Bacterium still a major source of crop pesticide

Excerpt from the April 30, 1966, issue of Science News

Bt peanut plants

SHIELDED  The bacteria Bacillus thuringiensis, Bt, make a natural insecticide that kills pest larvae chowing down on crops. Today, plants are genetically engineered to produce the bacterial toxin. Lesser cornstalk borer larvae can ravage a peanut plant (above, right), but a plant with Bt genes kills hungry pests, protecting the plant (left; dead larva visible to right of plant).

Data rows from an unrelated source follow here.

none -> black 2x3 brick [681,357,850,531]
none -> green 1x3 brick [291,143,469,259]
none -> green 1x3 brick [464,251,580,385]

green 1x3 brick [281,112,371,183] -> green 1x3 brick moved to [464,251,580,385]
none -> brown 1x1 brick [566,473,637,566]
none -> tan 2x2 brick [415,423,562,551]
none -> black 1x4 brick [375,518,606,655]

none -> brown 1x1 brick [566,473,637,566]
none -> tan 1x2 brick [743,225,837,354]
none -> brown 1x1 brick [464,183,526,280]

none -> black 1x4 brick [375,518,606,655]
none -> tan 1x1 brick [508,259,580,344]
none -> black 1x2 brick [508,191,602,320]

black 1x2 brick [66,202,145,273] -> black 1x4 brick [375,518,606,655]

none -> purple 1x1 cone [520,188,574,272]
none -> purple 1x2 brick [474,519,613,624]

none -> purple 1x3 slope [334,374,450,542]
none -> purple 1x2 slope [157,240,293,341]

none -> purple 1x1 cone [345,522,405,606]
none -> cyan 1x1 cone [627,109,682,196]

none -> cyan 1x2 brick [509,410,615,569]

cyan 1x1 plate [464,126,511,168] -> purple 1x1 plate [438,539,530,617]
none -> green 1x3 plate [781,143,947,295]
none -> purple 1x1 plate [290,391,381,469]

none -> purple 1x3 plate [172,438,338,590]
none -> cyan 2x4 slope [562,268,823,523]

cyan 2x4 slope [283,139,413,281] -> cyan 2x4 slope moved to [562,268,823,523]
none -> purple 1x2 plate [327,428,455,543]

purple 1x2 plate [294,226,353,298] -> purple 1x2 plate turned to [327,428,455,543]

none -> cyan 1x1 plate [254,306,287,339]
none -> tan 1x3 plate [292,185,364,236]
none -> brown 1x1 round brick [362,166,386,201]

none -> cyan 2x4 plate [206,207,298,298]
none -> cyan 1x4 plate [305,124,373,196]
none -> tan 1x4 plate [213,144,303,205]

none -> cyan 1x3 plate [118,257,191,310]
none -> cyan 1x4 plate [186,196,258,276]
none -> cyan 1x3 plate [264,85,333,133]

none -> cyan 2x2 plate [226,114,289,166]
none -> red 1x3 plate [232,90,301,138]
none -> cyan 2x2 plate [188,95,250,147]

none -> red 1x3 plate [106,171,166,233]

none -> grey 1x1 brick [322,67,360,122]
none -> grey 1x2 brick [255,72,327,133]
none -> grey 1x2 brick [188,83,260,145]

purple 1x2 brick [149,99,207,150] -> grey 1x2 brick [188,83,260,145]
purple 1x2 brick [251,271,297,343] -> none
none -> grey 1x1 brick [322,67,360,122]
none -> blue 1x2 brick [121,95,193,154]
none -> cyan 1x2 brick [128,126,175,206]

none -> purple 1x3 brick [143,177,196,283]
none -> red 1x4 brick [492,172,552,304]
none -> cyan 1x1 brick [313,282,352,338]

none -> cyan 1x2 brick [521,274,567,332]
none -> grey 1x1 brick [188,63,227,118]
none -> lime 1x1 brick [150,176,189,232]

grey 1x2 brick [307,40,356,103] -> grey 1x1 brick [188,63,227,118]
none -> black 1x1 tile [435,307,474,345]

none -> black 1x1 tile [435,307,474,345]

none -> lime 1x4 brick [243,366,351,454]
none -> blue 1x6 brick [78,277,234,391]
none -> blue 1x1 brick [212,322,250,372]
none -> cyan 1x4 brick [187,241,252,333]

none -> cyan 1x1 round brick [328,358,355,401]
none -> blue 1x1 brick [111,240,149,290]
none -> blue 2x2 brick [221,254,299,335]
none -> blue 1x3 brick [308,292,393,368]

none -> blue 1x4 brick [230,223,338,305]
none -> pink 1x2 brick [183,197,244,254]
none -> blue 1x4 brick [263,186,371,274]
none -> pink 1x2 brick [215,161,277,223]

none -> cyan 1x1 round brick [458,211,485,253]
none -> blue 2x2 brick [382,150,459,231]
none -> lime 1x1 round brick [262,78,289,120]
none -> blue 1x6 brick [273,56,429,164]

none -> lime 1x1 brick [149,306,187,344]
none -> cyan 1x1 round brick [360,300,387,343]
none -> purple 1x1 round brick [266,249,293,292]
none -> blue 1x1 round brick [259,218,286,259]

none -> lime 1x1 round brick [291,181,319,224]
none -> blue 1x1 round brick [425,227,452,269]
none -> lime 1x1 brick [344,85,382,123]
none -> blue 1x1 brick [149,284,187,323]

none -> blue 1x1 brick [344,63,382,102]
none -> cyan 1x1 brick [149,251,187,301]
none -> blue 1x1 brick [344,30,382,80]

Herb Pilcher/USDA Agricultural Research Service

Bacterium effective when dusted on plants — The successful agent for destroying pesty insects, the microscopic bacterium, Bacillus thuringiensis, is most effective when it is dusted onto tobacco or other plants…. The bacteria are now recommended for use against tobacco budworms and hornworms. From known results …. they look promising as biological control agents. — Science News, April 30, 1966


Bacillus thuringiensis, or Bt, is still used to combat agricultural pests. Different strains of the bacterium target different insects; one strain can even kill mosquito larvae in water. Organic farmers dust or spray Bt on crops and consider it a natural insecticide. In conventional farming, Bt DNA is often inserted into a plant’s genome, creating genetically modified crops that make their own pesticide (SN: 2/6/16, p. 22). In 2015, 81 percent of U.S. corn and 84 percent of U.S. upland cotton contained Bt genes.